I witnessed it, for example, among Malaysian students I met at a Palestine solidarity conference held by the Union of NGOs of The Islamic World in Istanbul last May.
And again in November, as hundreds of student organisers from across the US and Canada converged to plan their participation in the global Palestinian-led campaign of boycott, divestment and sanctions modeled on the successful struggle against South African apartheid in the 1980s.
‘Bankrupt’ state
This week, thousands of people from dozens of countries are attempting to reach Gaza to break the siege and march alongside Palestinians who have been organising inside the territory.
Each of the individuals traveling with the Gaza Freedom March, Viva Palestina, or other delegations represents perhaps hundreds of others who could not make the journey in person, and who are marking the event with demonstrations and commemorations, visits to their elected officials, and media campaigns.
Against this flowering of activism, Zionism is struggling to rejuvenate its dwindling base of support.
Multi-million dollar programmes aimed at recruiting and Zionising young American Jews are struggling to compete against organisations like the International Jewish Anti-Zionist Network, which run not on money but principled commitment to human equality.
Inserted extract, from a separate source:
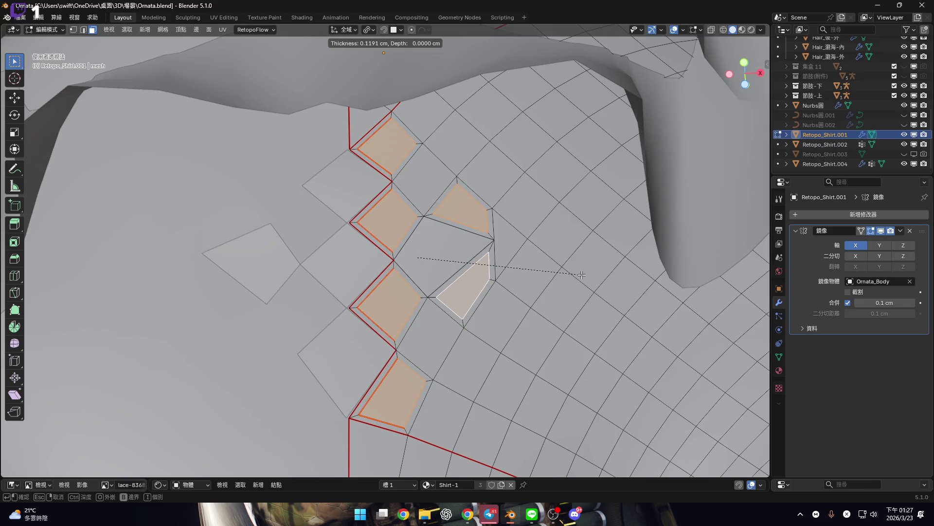
pyautogui.click(582, 275)
pyautogui.scroll(5, 465, 283)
Increasingly, we see that Israel’s hasbara [propaganda] efforts have no positive message, offer no plausible case for maintaining a status quo of unspeakable repression and violence, and rely instead on racist demonisation and dehumanisation of Arabs and Muslims to justify Israel’s actions and even its very existence.
Faced with growing global recognition and support for the courageous non-violent struggle against continued land theft in the West Bank, Israel is escalating its violence and kidnapping of leaders of the movement in Bil’in and other villages [Muhammad Othman, Jamal Juma and Abdallah Abu Rahmeh are among the leaders of this movement recently arrested].
Travel fears
In acting this way, Israel increasingly resembles a bankrupt failed state, not a regime confident about its legitimacy and longevity.
And despite the failed peace process industry’s efforts to ridicule, suppress and marginalise it, there is a growing debate among Palestinians and even among Israelis about a shared future in Palestine/Israel based on equality and decolonisation, rather than ethno-national segregation and forced repartition.
Last, but certainly not least, in the shadow of the Goldstone report, Israeli leaders travel around the world fearing arrest for their crimes.
For now, they can rely on the impunity that high-level international complicity and their inertial power and influence still afford them.
But the question for the real international community – made up of people and movements – is whether we want to continue to see the still very incomplete system of international law and justice painstakingly built since the horrors of the Second World War and the Nazi holocaust dismantled and corrupted all for the sake of one rogue state.
What we have done in solidarity with the Palestinian people in Gaza and the rest of Palestine is not yet enough. But our movement is growing, it cannot be stopped, and we will reach our destination.